- _Texte d'étude_
La date devenue fétiche du 7 février fait baver les politiciens. La situation chaotique actuelle avec un Conseil Présidentiel de Transition en fin de mission et un Premier ministre qui devrait suivre le mouvement de sortie de l’autorité qui l’a nommé fait flamber les appétits de pouvoir des uns et des autres.
Le fait que rien n’ait été réalisé pendant le passage du CPT et de ses deux Premiers ministres ne semble pas être la préoccupation de tous ceux qui ont construit ce curieux pouvoir à multitête. On semble assister de préférence à une ruée pour le lancement d’une énième transition ce qui offrirait la chance à un autre groupe de politiciens de venir s’ enrichir et permettre à tout un personnel glauque de rester en place et de jouir en parasite des privilèges de l’État.
La question est de savoir si notre pays sera constamment prisonnier de ces mêmes hommes et femmes qui reproduisent la même comédie, qui envoient aux commandes les mêmes incompétents, les mêmes imposteurs au pouvoir. On juge un bon arbre aux fruits qu’il donne. Les fruits qu’ont donné les dernières transitions avec aux commandes cette même classe politique, ces mêmes affairistes du pouvoir économique ne laissent aucun doute sur la qualité de ceux qui prétendaient piloter le pays pour nous emmener aux élections.
Aux dernières nouvelles, ce serait encore ces mêmes femmes et hommes qui discutent, qui palabrent, qui magouillent, qui rencontrent l’étranger, afin qu’ils soient encore en première loge dans une prochaine transition. Pendant ce temps la Nationale # 2 est toujours bloquée à cause des bandits et de policiers à la solde de qui on ne sait pas. De nombreux autres axes routiers sont sous le feu des gangs. Pendant le mandat du CPT, l’une des villes stratégiques du pays, Mirebalais, est tombée entre les mains des bandits. Inacceptable dans une république. Mais sommes-nous une république quand le personnel politique est dans tel état d’incompétence et de délinquance.

- _Consigne de travail_
Modifiez le passage du texte d'étude en commençant à « Le fait que » et en terminant à « privilèges de l’État. », en y remplaçant « ruée » par « course ».

- _Données fournies_
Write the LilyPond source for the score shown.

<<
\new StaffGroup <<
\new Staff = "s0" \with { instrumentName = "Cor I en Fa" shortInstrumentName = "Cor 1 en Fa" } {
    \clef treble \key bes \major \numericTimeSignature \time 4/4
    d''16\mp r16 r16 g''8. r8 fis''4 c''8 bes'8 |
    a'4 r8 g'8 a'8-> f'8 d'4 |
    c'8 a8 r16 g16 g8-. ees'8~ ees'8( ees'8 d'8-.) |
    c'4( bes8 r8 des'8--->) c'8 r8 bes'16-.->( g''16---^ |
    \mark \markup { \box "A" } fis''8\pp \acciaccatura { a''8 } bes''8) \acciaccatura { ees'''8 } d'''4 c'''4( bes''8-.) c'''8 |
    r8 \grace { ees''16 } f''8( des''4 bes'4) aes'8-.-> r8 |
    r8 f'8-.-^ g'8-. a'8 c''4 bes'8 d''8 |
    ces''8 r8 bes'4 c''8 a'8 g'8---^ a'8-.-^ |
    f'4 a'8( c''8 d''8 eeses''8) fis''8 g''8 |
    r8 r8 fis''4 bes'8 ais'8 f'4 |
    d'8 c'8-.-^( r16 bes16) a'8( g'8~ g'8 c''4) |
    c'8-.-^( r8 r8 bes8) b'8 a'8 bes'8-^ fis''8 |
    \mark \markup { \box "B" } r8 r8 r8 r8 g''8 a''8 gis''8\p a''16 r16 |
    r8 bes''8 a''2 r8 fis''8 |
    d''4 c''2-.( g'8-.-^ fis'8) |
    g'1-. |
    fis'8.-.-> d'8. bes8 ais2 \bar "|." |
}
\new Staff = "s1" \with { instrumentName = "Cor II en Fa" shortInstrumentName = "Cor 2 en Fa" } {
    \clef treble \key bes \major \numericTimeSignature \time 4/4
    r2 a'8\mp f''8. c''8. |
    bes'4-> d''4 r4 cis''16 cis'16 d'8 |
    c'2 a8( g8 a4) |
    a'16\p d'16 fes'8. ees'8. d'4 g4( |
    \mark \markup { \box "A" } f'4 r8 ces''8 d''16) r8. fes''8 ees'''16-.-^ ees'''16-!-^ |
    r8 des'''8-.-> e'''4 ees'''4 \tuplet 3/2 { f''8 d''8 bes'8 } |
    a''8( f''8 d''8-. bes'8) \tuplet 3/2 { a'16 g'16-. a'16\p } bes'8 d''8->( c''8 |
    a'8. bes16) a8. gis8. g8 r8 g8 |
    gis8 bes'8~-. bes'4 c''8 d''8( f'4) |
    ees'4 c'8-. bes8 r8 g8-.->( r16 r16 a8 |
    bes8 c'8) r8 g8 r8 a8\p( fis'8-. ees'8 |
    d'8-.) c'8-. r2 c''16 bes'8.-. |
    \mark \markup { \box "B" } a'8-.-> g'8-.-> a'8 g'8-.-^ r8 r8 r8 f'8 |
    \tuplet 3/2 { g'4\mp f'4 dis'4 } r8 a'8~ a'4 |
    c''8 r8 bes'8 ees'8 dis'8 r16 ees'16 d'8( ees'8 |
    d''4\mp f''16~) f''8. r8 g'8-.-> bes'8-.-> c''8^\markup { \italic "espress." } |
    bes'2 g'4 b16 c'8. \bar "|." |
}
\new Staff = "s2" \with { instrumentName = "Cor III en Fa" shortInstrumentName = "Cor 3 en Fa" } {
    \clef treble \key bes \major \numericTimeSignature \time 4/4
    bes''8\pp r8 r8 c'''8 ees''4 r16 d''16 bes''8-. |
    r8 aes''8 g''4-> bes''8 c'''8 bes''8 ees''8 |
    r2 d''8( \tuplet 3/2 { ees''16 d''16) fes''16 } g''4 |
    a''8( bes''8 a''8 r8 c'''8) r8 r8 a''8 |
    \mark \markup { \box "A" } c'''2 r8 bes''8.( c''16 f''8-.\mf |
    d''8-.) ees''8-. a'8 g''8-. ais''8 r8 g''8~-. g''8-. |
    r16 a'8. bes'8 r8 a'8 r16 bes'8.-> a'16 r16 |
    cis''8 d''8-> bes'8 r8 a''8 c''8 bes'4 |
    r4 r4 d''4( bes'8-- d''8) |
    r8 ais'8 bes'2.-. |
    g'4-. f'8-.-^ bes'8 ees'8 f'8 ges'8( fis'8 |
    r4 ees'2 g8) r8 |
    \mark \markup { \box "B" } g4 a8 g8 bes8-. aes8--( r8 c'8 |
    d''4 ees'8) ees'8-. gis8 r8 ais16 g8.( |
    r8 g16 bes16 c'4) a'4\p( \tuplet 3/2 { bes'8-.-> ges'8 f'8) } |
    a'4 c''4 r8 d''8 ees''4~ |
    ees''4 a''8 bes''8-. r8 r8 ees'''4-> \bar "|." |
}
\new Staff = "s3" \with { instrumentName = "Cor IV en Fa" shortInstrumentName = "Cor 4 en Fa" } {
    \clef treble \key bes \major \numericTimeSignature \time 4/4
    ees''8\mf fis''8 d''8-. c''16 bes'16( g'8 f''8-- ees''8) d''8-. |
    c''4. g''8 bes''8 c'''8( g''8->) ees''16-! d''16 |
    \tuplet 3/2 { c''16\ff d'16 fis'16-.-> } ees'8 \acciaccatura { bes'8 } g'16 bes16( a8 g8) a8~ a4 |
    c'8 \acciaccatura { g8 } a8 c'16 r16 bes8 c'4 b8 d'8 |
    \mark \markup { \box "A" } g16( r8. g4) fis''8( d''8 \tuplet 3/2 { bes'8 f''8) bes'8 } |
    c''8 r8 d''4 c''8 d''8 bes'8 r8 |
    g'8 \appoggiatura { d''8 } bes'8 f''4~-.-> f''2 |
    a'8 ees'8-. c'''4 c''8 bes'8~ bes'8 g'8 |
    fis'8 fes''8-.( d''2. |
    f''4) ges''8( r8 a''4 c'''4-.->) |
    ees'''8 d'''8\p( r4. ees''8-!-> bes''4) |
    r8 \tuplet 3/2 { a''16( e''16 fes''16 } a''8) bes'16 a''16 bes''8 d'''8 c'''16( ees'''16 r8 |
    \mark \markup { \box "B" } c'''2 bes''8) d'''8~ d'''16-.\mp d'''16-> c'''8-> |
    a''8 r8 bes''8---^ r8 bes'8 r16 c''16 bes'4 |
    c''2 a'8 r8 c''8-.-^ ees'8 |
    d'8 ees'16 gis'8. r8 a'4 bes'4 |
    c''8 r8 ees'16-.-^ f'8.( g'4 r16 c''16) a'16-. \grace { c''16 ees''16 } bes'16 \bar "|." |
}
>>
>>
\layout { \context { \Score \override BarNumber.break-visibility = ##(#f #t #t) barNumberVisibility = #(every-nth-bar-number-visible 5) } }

- _Solution proposée_
Le fait que rien n’ait été réalisé pendant le passage du CPT et de ses deux Premiers ministres ne semble pas être la préoccupation de tous ceux qui ont construit ce curieux pouvoir à multitête. On semble assister de préférence à une course pour le lancement d’une énième transition ce qui offrirait la chance à un autre groupe de politiciens de venir s’ enrichir et permettre à tout un personnel glauque de rester en place et de jouir en parasite des privilèges de l’État.